Hoy, con Estados Unidos endureciendo nuevamente su política hacia regímenes considerados hostiles, y con una revisión del T-MEC programada para 2026, México aparece ante Washington como el sustituto energético de un aliado caído, justo cuando la Casa Blanca exige aislar política y financieramente a La Habana.
El punto de fricción: el T-MEC.
El problema no es solo el petróleo.
Legisladores estadounidenses han comenzado a señalar que la relación de México con Cuba podría entrar en conflicto con el Capítulo 23 del T-MEC, que prohíbe el trabajo forzado y obliga a los Estados parte a garantizar estándares laborales verificables.
La referencia es directa: los programas de médicos cubanos en México, ampliamente documentados por organismos internacionales como esquemas de retención salarial, vigilancia y coerción estatal.
Aquí el debate deja de ser diplomático y se vuelve jurídico y comercial.
El T-MEC no es un tratado simbólico. Es el andamiaje de un comercio trilateral que supera los 800 mil millones de dólares anuales, sostiene cadenas de suministro críticas y define el atractivo de México como destino de inversión y nearshoring.
Convertirlo en rehén de una política exterior mal calibrada sería un error estratégico de gran escala.
Una escena que explica el dilema.
Mientras México envía petróleo subsidiado a Cuba, una empresa automotriz en el Bajío reevalúa su expansión ante la posibilidad de fricciones comerciales.
Mientras se habla de solidaridad internacional, un médico mexicano sin plaza observa cómo el Estado paga contratos externos cuestionados.
Mientras se invoca soberanía, los mercados leen riesgo.
Ese es el contraste que hoy define la discusión.
Soberanía no es aislamiento.
México tiene derecho a una política exterior independiente.
Nadie lo discute.
Pero la soberanía no se ejerce en el vacío: se ejerce con responsabilidad estratégica.
Persistir en una relación que Washington percibe como apoyo estructural a un régimen sancionado —en un contexto de creciente proteccionismo y uso político de los aranceles— es abrir una grieta innecesaria con el socio que absorbe la mayor parte de nuestras exportaciones, inversiones y remesas.
No es una amenaza inmediata.
Es algo más peligroso: una acumulación de fricciones.
El verdadero riesgo.
El riesgo no es que México comercie con Cuba.
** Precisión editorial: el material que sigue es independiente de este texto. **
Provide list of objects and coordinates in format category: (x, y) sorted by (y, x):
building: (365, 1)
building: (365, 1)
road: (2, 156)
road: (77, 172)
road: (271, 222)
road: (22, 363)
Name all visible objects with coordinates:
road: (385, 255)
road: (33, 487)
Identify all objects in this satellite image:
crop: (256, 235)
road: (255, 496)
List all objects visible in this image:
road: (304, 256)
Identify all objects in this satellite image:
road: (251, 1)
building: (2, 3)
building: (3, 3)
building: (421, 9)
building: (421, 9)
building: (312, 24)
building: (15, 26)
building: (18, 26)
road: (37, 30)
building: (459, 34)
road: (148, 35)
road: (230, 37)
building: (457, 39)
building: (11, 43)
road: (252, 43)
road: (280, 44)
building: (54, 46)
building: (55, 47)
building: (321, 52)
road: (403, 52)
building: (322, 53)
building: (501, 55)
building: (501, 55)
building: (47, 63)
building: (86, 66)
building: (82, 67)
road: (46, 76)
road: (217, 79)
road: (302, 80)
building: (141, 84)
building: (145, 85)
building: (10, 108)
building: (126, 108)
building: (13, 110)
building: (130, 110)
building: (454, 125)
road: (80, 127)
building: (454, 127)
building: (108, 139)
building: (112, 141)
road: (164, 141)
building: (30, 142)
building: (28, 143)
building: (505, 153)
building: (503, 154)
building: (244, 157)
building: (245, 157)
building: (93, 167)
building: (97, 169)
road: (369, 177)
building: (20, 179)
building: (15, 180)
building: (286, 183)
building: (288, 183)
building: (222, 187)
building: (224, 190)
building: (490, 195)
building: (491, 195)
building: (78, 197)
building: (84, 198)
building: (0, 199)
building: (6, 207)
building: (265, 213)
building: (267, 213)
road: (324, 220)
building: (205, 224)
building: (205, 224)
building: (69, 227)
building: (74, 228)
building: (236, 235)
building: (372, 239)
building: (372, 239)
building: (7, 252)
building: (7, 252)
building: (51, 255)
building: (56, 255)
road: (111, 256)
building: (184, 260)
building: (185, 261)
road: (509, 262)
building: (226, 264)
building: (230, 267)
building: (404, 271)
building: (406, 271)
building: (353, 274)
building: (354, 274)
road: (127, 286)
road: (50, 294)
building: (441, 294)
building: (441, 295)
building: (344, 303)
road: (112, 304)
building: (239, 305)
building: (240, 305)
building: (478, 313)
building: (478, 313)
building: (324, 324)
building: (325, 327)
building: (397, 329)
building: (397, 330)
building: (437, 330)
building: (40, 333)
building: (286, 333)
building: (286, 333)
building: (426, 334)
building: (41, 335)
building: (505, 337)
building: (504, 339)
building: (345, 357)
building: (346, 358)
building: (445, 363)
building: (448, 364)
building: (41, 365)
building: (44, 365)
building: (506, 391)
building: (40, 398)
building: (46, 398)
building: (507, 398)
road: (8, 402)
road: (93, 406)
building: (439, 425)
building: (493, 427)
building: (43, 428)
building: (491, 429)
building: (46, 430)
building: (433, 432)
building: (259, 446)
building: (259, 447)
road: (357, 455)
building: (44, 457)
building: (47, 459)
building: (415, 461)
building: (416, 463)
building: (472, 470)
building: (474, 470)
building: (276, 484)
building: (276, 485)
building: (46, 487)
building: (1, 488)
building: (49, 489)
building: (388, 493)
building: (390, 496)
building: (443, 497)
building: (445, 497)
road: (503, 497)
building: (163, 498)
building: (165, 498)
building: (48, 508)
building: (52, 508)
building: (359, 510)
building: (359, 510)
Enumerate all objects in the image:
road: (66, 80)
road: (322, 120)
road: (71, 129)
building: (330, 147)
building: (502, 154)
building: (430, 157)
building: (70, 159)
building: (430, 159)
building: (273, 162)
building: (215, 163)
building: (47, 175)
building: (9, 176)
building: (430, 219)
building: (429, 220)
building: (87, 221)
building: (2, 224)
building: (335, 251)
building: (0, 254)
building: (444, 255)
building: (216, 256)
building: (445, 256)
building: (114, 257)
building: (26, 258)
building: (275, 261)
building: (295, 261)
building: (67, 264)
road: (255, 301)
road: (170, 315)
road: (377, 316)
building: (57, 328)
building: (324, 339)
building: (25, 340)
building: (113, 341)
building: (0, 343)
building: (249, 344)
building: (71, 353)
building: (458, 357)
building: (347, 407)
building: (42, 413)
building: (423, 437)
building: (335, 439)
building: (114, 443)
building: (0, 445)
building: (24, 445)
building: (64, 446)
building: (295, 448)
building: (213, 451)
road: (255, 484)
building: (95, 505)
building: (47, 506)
El riesgo es que esa relación se convierta en moneda de cambio durante la revisión del T-MEC.
Aranceles selectivos, retrasos regulatorios, presión sobre reglas de origen o cláusulas laborales: las herramientas existen y ya han sido utilizadas antes.
Pensar que esta vez será distinto es ignorar la historia reciente.
La alianza con Cuba puede ser un derecho soberano.
Pero en el contexto actual, puede convertirse en un lujo geopolítico que México no está en posición de pagar.
El desafío para el gobierno de Claudia Sheinbaum no es elegir entre humanismo y pragmatismo, sino evitar que uno destruya al otro.
Porque si el T-MEC se debilita, no será Cuba quien pague el precio.
Será México.
Y la historia —esa que no perdona errores estratégicos— ya empezó a tomar nota.